### Problem details
Copy out the entries below, changing each "series" to "data set" and keeping everything else as it is. Leave the pictures out of your copy.

### Listed entries
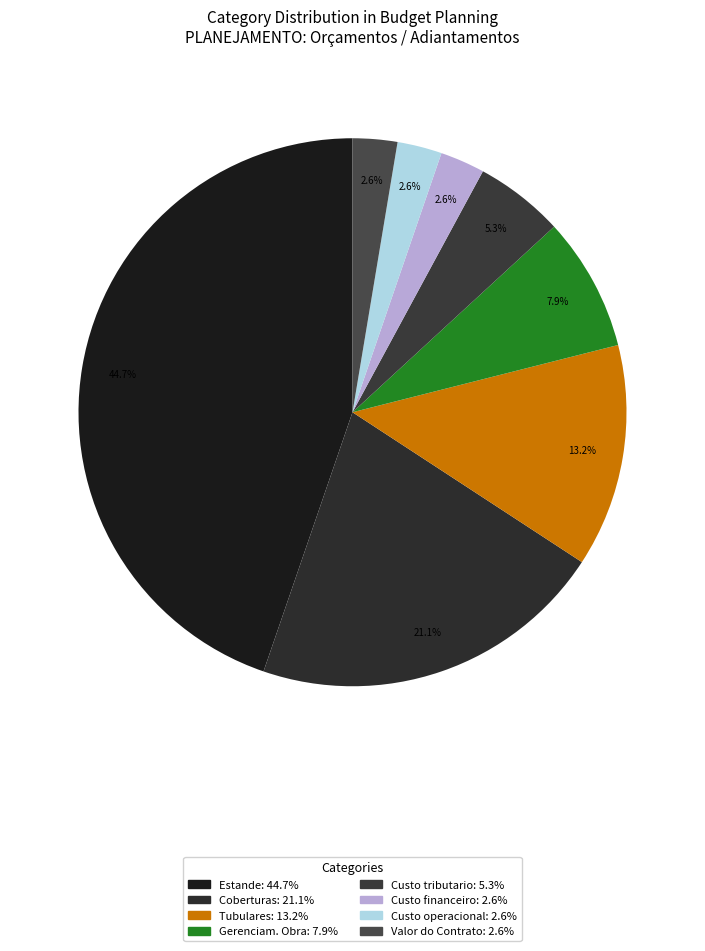

To the nearest percent, what is the average slice percentage?

12%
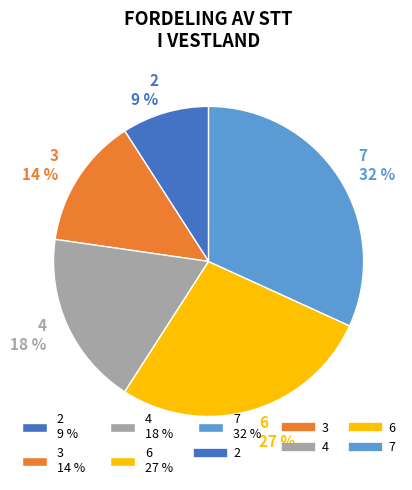

Is there a majority slice in this chart?

No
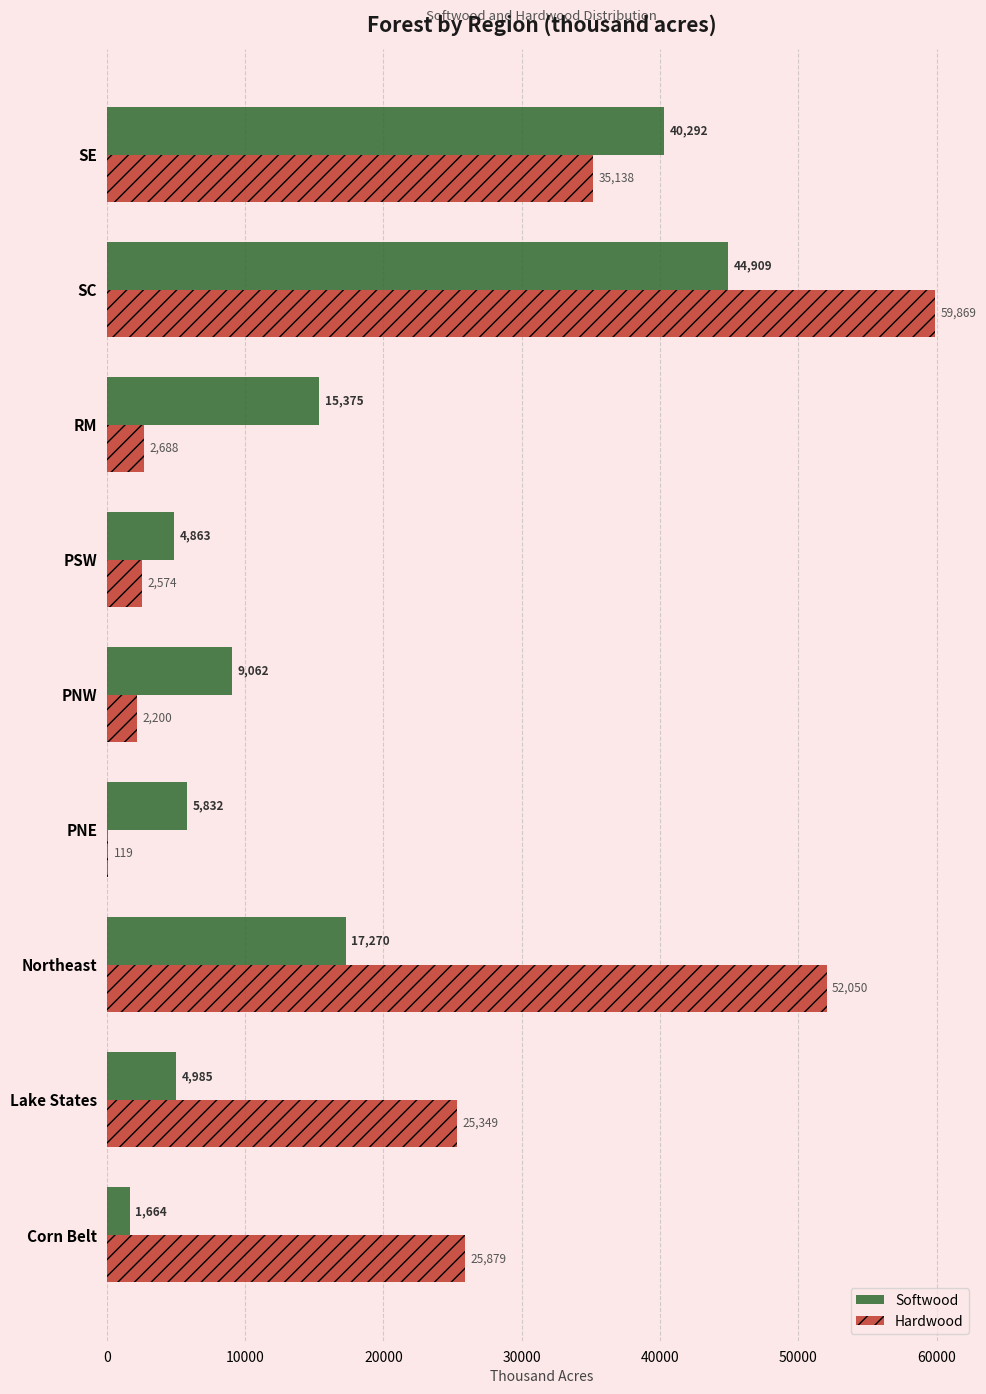

How many data points does each series have?

9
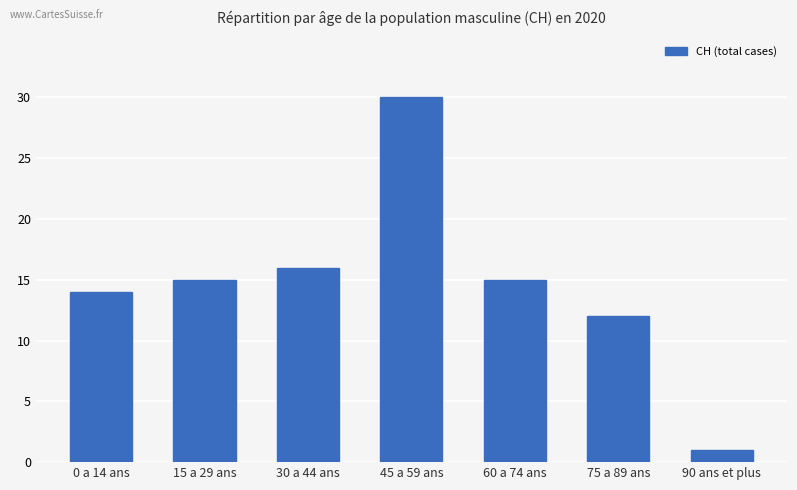

Are the bars grouped side by side (vs. stacked)?

No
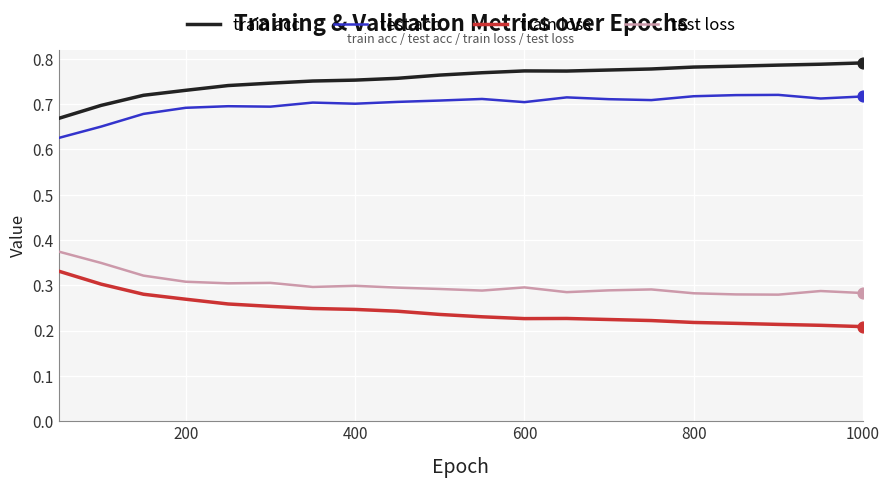

What are all the series names shown in the legend?

train acc, test acc, train loss, test loss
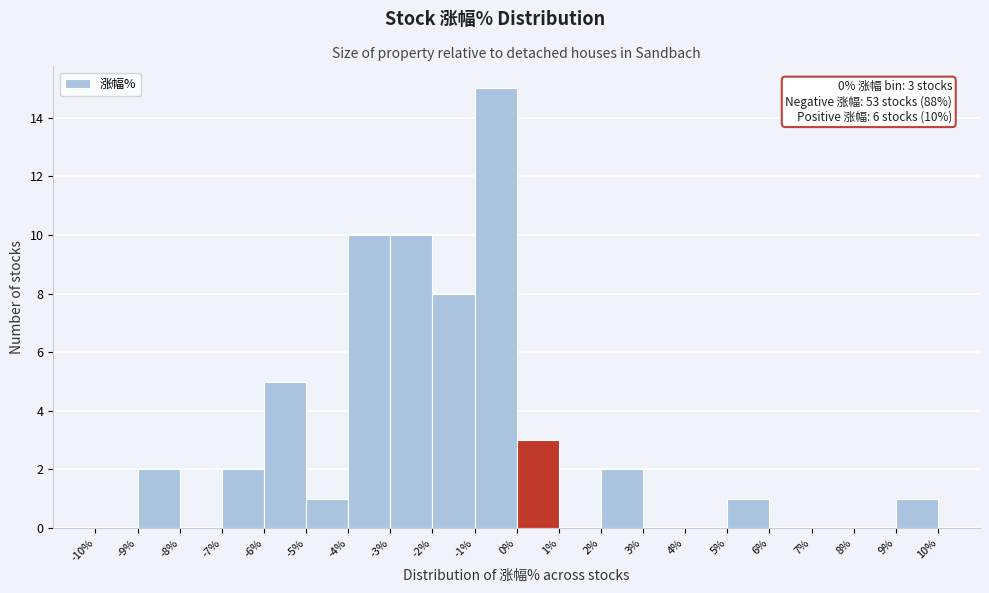

Which range on the x-axis has the tallest bar?

-1% to 0%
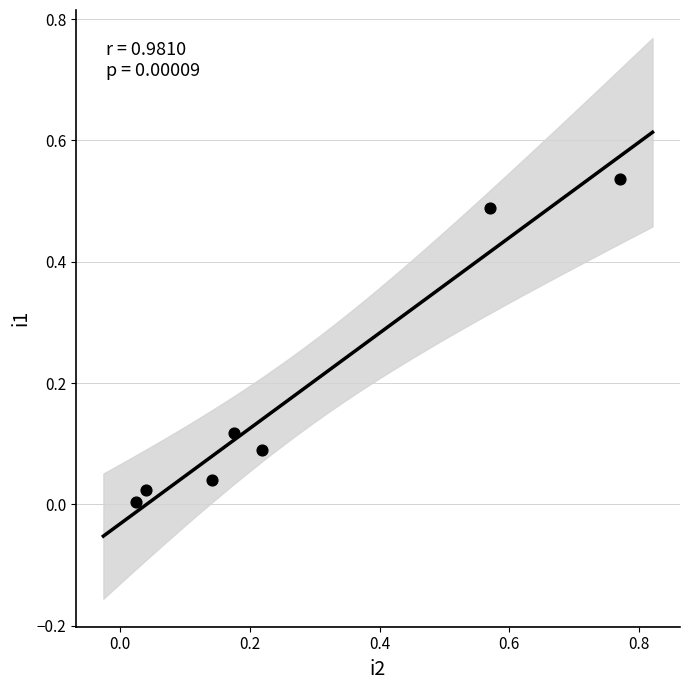

What is the range of X values (max minus min)?

0.7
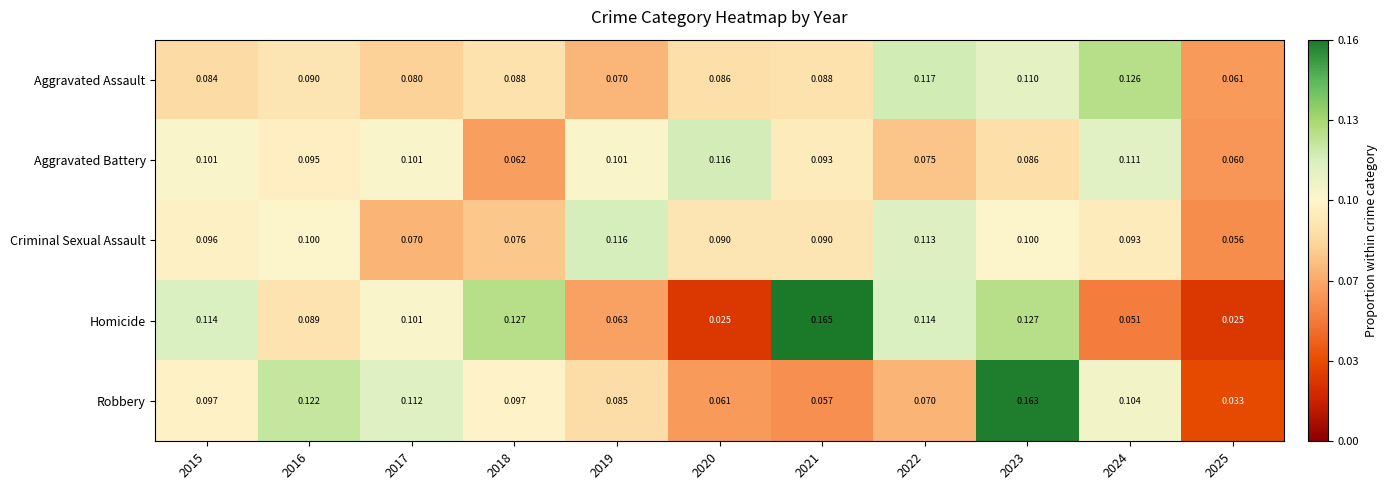

At 2016, list the series in order from largest to smallest.

Robbery, Criminal Sexual Assault, Aggravated Battery, Aggravated Assault, Homicide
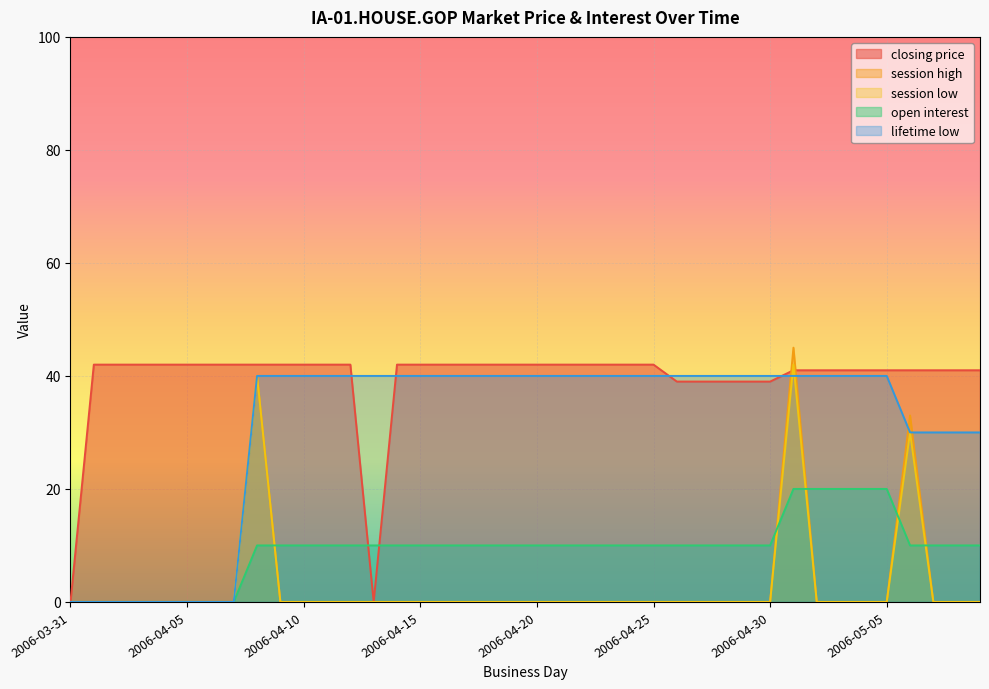

What is the sum of all lifetime low values?

1240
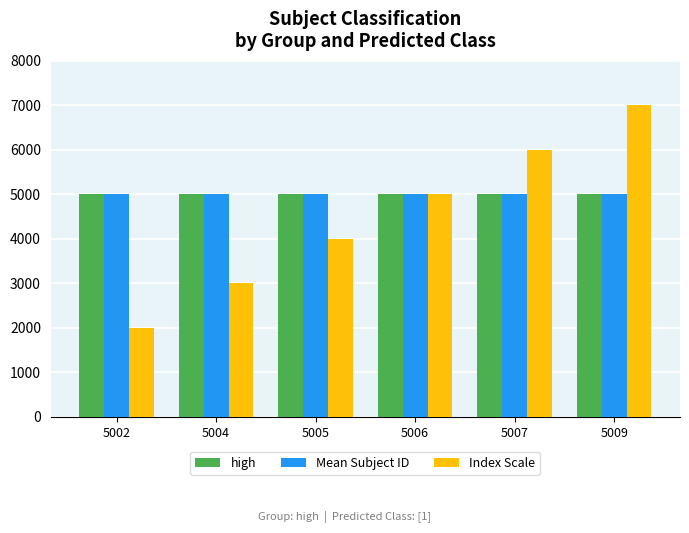

The high series shows 2452 at 5005. True or false?

False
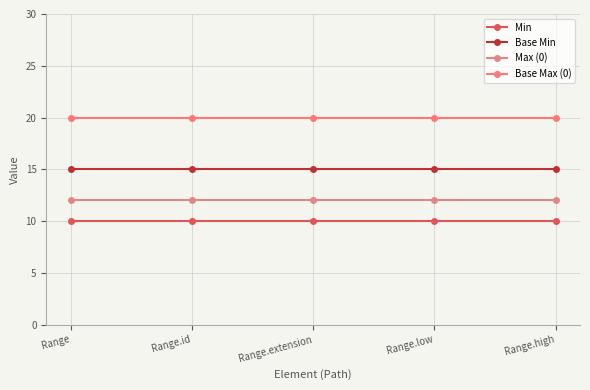

What is the total value across all series at Range.extension?

57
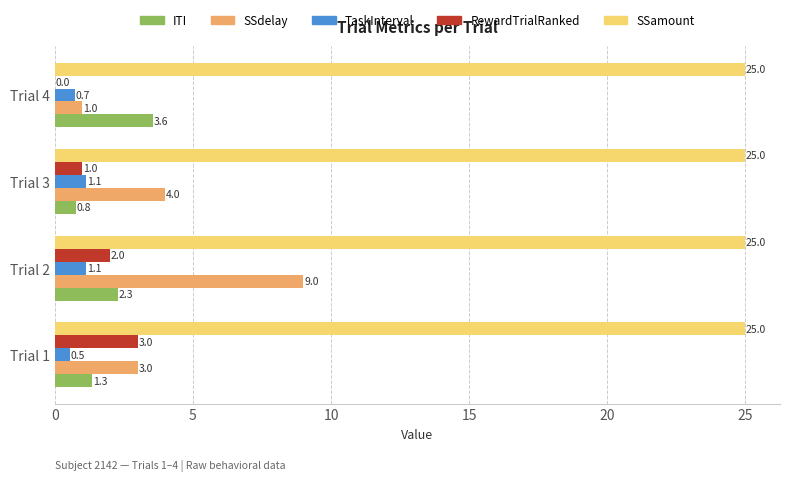

What is the highest value of the ITI series?

3.6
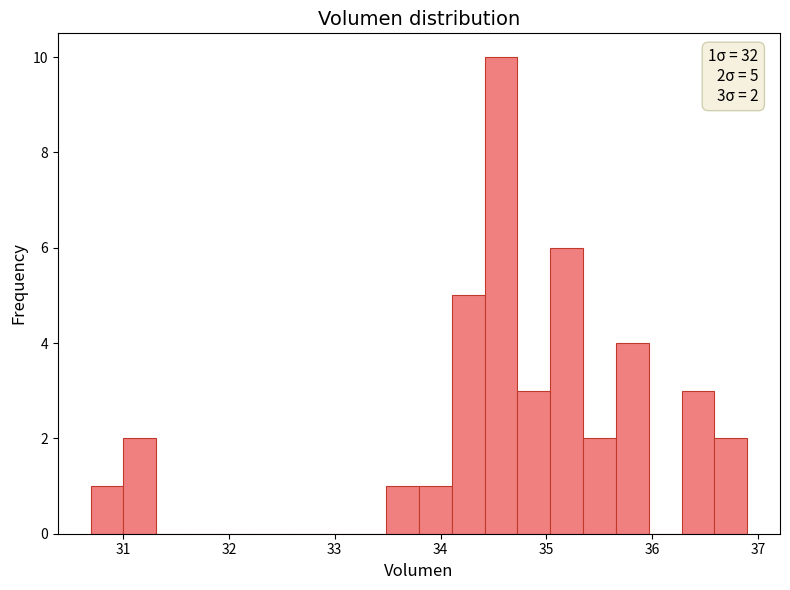

Read against the x-axis, roughly where is the centre of the tallest bar?

34.6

### Result of the task
To the nearest percent, what is the average slice percentage?

12%

Is there a majority slice in this chart?

No

How many data points does each data set have?

9

Are the bars grouped side by side (vs. stacked)?

No

What are all the data set names shown in the legend?

train acc, test acc, train loss, test loss

Which range on the x-axis has the tallest bar?

-1% to 0%

What is the range of X values (max minus min)?

0.7

At 2016, list the data set in order from largest to smallest.

Robbery, Criminal Sexual Assault, Aggravated Battery, Aggravated Assault, Homicide

What is the sum of all lifetime low values?

1240

The high data set shows 2452 at 5005. True or false?

False

What is the total value across all data set at Range.extension?

57

What is the highest value of the ITI data set?

3.6

Read against the x-axis, roughly where is the centre of the tallest bar?

34.6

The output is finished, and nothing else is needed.